Bingo, elles sont pleines mais l'affluence est impressionnante… des dizaines d'hommes et de femmes se bousculent devant un petit guichet pour glisser quelques billets contre un ticket de rationnement officiel !

Je ne vais pas quand même pas taper sur tous les gens qui se faufilent devant moi pour me prendre ma place mais il y a des gifles qui se perdent !

Arrive enfin mon tour et je crie plus que je ne demande Seratus Lima puluh liters (150 litres) et l'officier me regarde agressivement puis il baragouine quelques phrases qui n'ont pas l'air très cool… Ce n'est pas gagné !

Tout le monde me poussent, me bousculent, me répète ce qu'a dit le guichetier, je n'y arriverai pas comme ça ! Je quitte la cohue et contourne la baraque à la recherche de la porte, je pénètre à l'intérieur… L'homme est en uniforme et tamponne consciencieusement les tickets des acheteurs. Entre deux coups de tampon, il me parle en indonésien et je n'y comprends absolument rien. La situation dure depuis un bon 1/4h et je décide de passer à l'attaque. Je dépose 750 000 roupies sur son bureau en répétant "150 litres". Il saisit sa calculette et avant qu'il me montre le tarif, je lui fais comprendre qu'il peut garder 50 000 (4€) pour lui, c'est gagné !
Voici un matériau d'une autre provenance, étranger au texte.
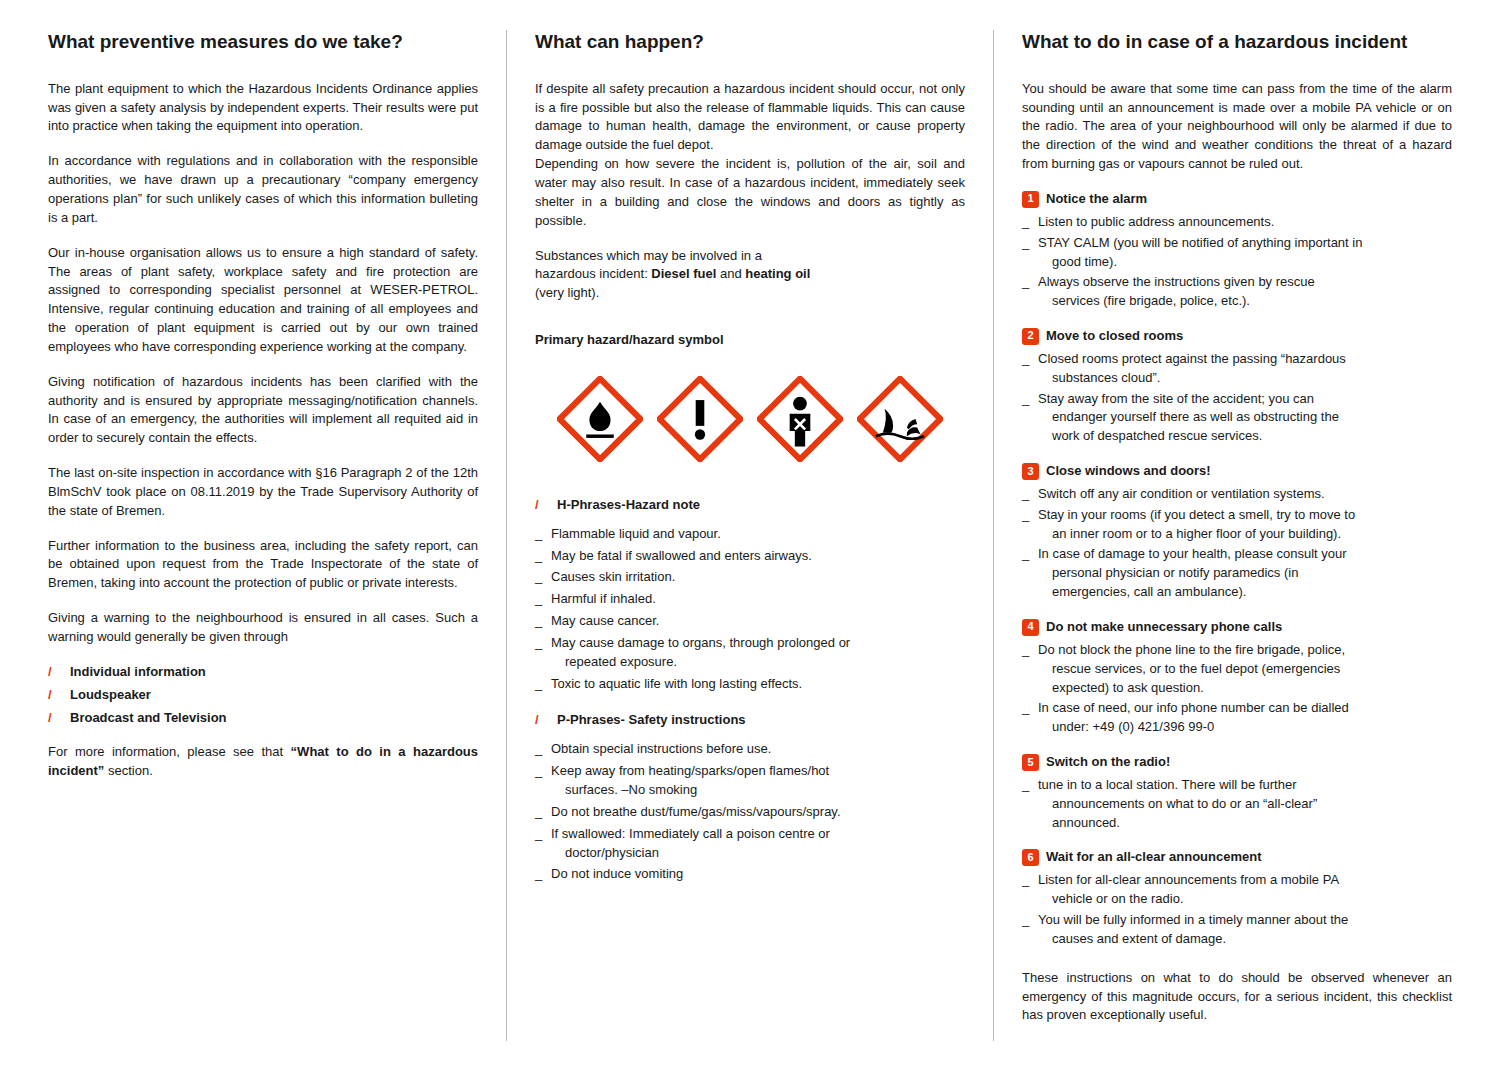What preventive measures do we take?
The plant equipment to which the Hazardous Incidents Ordinance applies was given a safety analysis by independent experts. Their results were put into practice when taking the equipment into operation.
In accordance with regulations and in collaboration with the responsible authorities, we have drawn up a precautionary “company emergency operations plan” for such unlikely cases of which this information bulleting is a part.
Our in-house organisation allows us to ensure a high standard of safety. The areas of plant safety, workplace safety and fire protection are assigned to corresponding specialist personnel at WESER-PETROL. Intensive, regular continuing education and training of all employees and the operation of plant equipment is carried out by our own trained employees who have corresponding experience working at the company.
Giving notification of hazardous incidents has been clarified with the authority and is ensured by appropriate messaging/notification channels. In case of an emergency, the authorities will implement all requited aid in order to securely contain the effects.
The last on-site inspection in accordance with §16 Paragraph 2 of the 12th BlmSchV took place on 08.11.2019 by the Trade Supervisory Authority of the state of Bremen.
Further information to the business area, including the safety report, can be obtained upon request from the Trade Inspectorate of the state of Bremen, taking into account the protection of public or private interests.
Giving a warning to the neighbourhood is ensured in all cases. Such a warning would generally be given through
Individual information
Loudspeaker
Broadcast and Television
For more information, please see that “What to do in a hazardous incident” section.
What can happen?
If despite all safety precaution a hazardous incident should occur, not only is a fire possible but also the release of flammable liquids. This can cause damage to human health, damage the environment, or cause property damage outside the fuel depot.
Depending on how severe the incident is, pollution of the air, soil and water may also result. In case of a hazardous incident, immediately seek shelter in a building and close the windows and doors as tightly as possible.
Substances which may be involved in a
hazardous incident: Diesel fuel and heating oil
(very light).
Primary hazard/hazard symbol
H-Phrases-Hazard note
Flammable liquid and vapour.
May be fatal if swallowed and enters airways.
Causes skin irritation.
Harmful if inhaled.
May cause cancer.
May cause damage to organs, through prolonged orrepeated exposure.
Toxic to aquatic life with long lasting effects.
P-Phrases- Safety instructions
Obtain special instructions before use.
Keep away from heating/sparks/open flames/hotsurfaces. –No smoking
Do not breathe dust/fume/gas/miss/vapours/spray.
If swallowed: Immediately call a poison centre ordoctor/physician
Do not induce vomiting
What to do in case of a hazardous incident
You should be aware that some time can pass from the time of the alarm sounding until an announcement is made over a mobile PA vehicle or on the radio. The area of your neighbourhood will only be alarmed if due to the direction of the wind and weather conditions the threat of a hazard from burning gas or vapours cannot be ruled out.
1 Notice the alarm
Listen to public address announcements.
STAY CALM (you will be notified of anything important ingood time).
Always observe the instructions given by rescueservices (fire brigade, police, etc.).
2 Move to closed rooms
Closed rooms protect against the passing “hazardoussubstances cloud”.
Stay away from the site of the accident; you canendanger yourself there as well as obstructing the work of despatched rescue services.
3 Close windows and doors!
Switch off any air condition or ventilation systems.
Stay in your rooms (if you detect a smell, try to move toan inner room or to a higher floor of your building).
In case of damage to your health, please consult yourpersonal physician or notify paramedics (in emergencies, call an ambulance).
4 Do not make unnecessary phone calls
Do not block the phone line to the fire brigade, police,rescue services, or to the fuel depot (emergencies expected) to ask question.
In case of need, our info phone number can be dialledunder: +49 (0) 421/396 99-0
5 Switch on the radio!
tune in to a local station. There will be furtherannouncements on what to do or an “all-clear”announced.
6 Wait for an all-clear announcement
Listen for all-clear announcements from a mobile PAvehicle or on the radio.
You will be fully informed in a timely manner about thecauses and extent of damage.
These instructions on what to do should be observed whenever an emergency of this magnitude occurs, for a serious incident, this checklist has proven exceptionally useful.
Je sors de la guérite avec mon bout de papier tamponné en main mais que vais-je en faire ? Un pécheur a suivi la scène et s'approche en souriant. Je suis sauvé.
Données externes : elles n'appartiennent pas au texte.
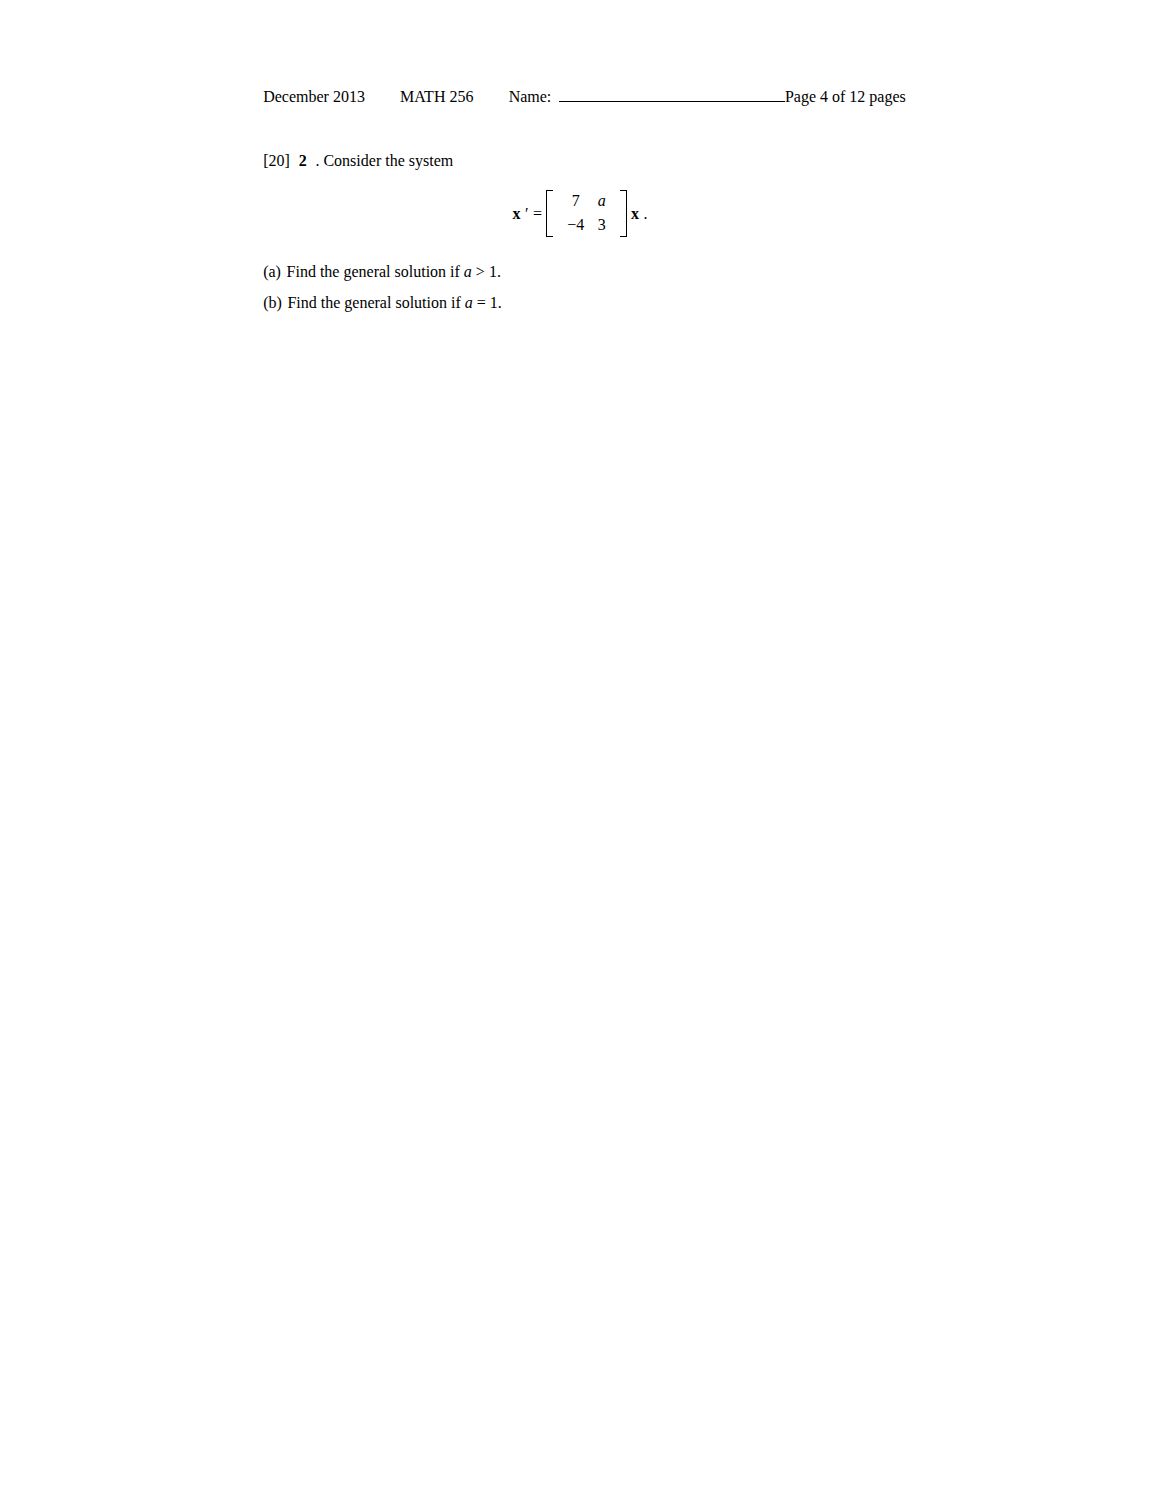December 2013 MATH 256 Name:
Page 4 of 12 pages
[20] 2. Consider the system
x′ =
| 7 | a |
| −4 | 3 |
x.
(a) Find the general solution if a > 1.
(b) Find the general solution if a = 1.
Il prend mon précieux ticket, et commence à jouer des coudes pour s'approcher des citernes où des dizaines de clients armés de bidons s'entassent dans des odeurs de gasoil épouvantables. Le "remplisseur"' ouvre la vanne et des dizaines de litres de diesel remplissent un grand fut dans lequel il est à moitié plongé. A l'aide de différentes louches étalonnées, il verse dans les bidons le précieux liquide. Mon homme de main est très efficace et il prend la place de force en tenant l'entonnoir dans mon premier bidon. Il y a du gasoil partout, ça pue, c'est la bousculade mais je récupère mes 150 litres et donne discrètement 50 000 au pêcheur qui m'a épargné le remplissage ! Il est ravi, je suis couvert de gasoil mais content !

Sur le chemin du retour, je découvre avec plaisir que Malou et Domi sont arrivés au mouillage, super !

Nous passons la journée ensemble et récupérons au passage les interrupteurs de guindeau qu'ils nous ont ramené de France.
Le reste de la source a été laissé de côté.